Skeletal landmark data:
#####

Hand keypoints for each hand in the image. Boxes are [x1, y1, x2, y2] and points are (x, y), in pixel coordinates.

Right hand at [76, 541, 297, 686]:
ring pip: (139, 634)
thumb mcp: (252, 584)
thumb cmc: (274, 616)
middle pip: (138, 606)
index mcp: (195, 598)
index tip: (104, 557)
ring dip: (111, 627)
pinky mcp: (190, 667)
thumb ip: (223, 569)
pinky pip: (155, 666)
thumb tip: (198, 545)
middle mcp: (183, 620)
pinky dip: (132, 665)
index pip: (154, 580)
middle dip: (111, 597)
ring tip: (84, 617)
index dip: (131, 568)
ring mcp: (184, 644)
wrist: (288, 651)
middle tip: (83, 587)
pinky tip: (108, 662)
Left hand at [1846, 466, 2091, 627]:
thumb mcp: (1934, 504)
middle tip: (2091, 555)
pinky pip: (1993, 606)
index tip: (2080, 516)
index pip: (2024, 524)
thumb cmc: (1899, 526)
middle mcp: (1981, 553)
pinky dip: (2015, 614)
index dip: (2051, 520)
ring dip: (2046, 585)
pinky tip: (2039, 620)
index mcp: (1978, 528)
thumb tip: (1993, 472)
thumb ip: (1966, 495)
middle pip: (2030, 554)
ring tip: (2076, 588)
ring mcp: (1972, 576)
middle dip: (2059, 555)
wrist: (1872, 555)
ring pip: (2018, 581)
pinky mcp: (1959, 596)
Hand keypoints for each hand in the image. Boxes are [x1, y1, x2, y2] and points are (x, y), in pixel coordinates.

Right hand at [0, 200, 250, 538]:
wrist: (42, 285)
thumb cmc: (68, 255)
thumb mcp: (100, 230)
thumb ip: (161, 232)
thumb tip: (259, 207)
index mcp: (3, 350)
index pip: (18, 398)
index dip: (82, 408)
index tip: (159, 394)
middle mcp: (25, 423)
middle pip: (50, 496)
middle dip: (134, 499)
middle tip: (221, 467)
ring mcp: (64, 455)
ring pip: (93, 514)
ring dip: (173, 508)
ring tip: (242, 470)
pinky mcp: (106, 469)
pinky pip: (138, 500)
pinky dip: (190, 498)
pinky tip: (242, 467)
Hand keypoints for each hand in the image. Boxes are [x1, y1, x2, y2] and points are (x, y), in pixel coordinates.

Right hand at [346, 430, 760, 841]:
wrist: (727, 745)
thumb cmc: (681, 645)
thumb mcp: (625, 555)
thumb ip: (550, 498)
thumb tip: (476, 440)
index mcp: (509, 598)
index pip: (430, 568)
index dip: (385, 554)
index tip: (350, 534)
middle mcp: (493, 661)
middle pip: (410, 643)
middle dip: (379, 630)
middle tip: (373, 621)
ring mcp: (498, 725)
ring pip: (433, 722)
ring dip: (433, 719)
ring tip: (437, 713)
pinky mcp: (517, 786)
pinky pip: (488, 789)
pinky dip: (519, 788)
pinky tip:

#####

DIRECTIONS FOR THIS TASK
Copy out each entry once more, character for character.

OUTPUT BELOW
Hand keypoints for each hand in the image. Boxes are [x1, y1, x2, y2] and points are (x, y), in pixel coordinates.

Right hand at [76, 541, 297, 686]:
ring pip: (139, 634)
thumb mcp: (252, 584)
thumb cmc: (274, 616)
middle pip: (138, 606)
index mcp: (195, 598)
index tip: (104, 557)
ring dip: (111, 627)
pinky mcp: (190, 667)
thumb ip: (223, 569)
pinky pip: (155, 666)
thumb tip: (198, 545)
middle mcp: (183, 620)
pinky dip: (132, 665)
index pip: (154, 580)
middle dip: (111, 597)
ring tip: (84, 617)
index dip: (131, 568)
ring mcp: (184, 644)
wrist: (288, 651)
middle tip: (83, 587)
pinky tip: (108, 662)
Left hand at [1846, 466, 2091, 627]:
thumb mcp: (1934, 504)
middle tip: (2091, 555)
pinky pip: (1993, 606)
index tip: (2080, 516)
index pip: (2024, 524)
thumb cmc: (1899, 526)
middle mcp: (1981, 553)
pinky dip: (2015, 614)
index dip: (2051, 520)
ring dip: (2046, 585)
pinky tip: (2039, 620)
index mcp: (1978, 528)
thumb tip: (1993, 472)
thumb ip: (1966, 495)
middle pip: (2030, 554)
ring tip: (2076, 588)
ring mcp: (1972, 576)
middle dip: (2059, 555)
wrist: (1872, 555)
ring pip: (2018, 581)
pinky mcp: (1959, 596)
Hand keypoints for each hand in the image. Boxes are [x1, y1, x2, y2] and points are (x, y), in pixel coordinates.

Right hand at [0, 200, 250, 538]:
wrist: (42, 285)
thumb cmc: (68, 255)
thumb mcp: (100, 230)
thumb ip: (161, 232)
thumb tip: (259, 207)
index mcp: (3, 350)
index pip: (18, 398)
index dip: (82, 408)
index tip: (159, 394)
middle mcp: (25, 423)
middle pip: (50, 496)
middle dip: (134, 499)
middle tip: (221, 467)
ring mcp: (64, 455)
ring pip: (93, 514)
ring dip: (173, 508)
ring tip: (242, 470)
pinky mcp: (106, 469)
pinky pip: (138, 500)
pinky dip: (190, 498)
pinky tip: (242, 467)
Hand keypoints for each hand in the image. Boxes are [x1, y1, x2, y2] and points are (x, y), in pixel coordinates.

Right hand at [346, 430, 760, 841]:
wrist: (727, 745)
thumb cmc: (681, 645)
thumb mcp: (625, 555)
thumb ip: (550, 498)
thumb tip: (476, 440)
index mcp: (509, 598)
index pip: (430, 568)
index dip: (385, 554)
index tip: (350, 534)
middle mcp: (493, 661)
middle pip: (410, 643)
middle dip: (379, 630)
middle tip: (373, 621)
ring mcp: (498, 725)
ring pip: (433, 722)
ring dip: (433, 719)
ring tip: (437, 713)
pinky mcp: (517, 786)
pinky pip: (488, 789)
pinky dip: (519, 788)
pinky tip:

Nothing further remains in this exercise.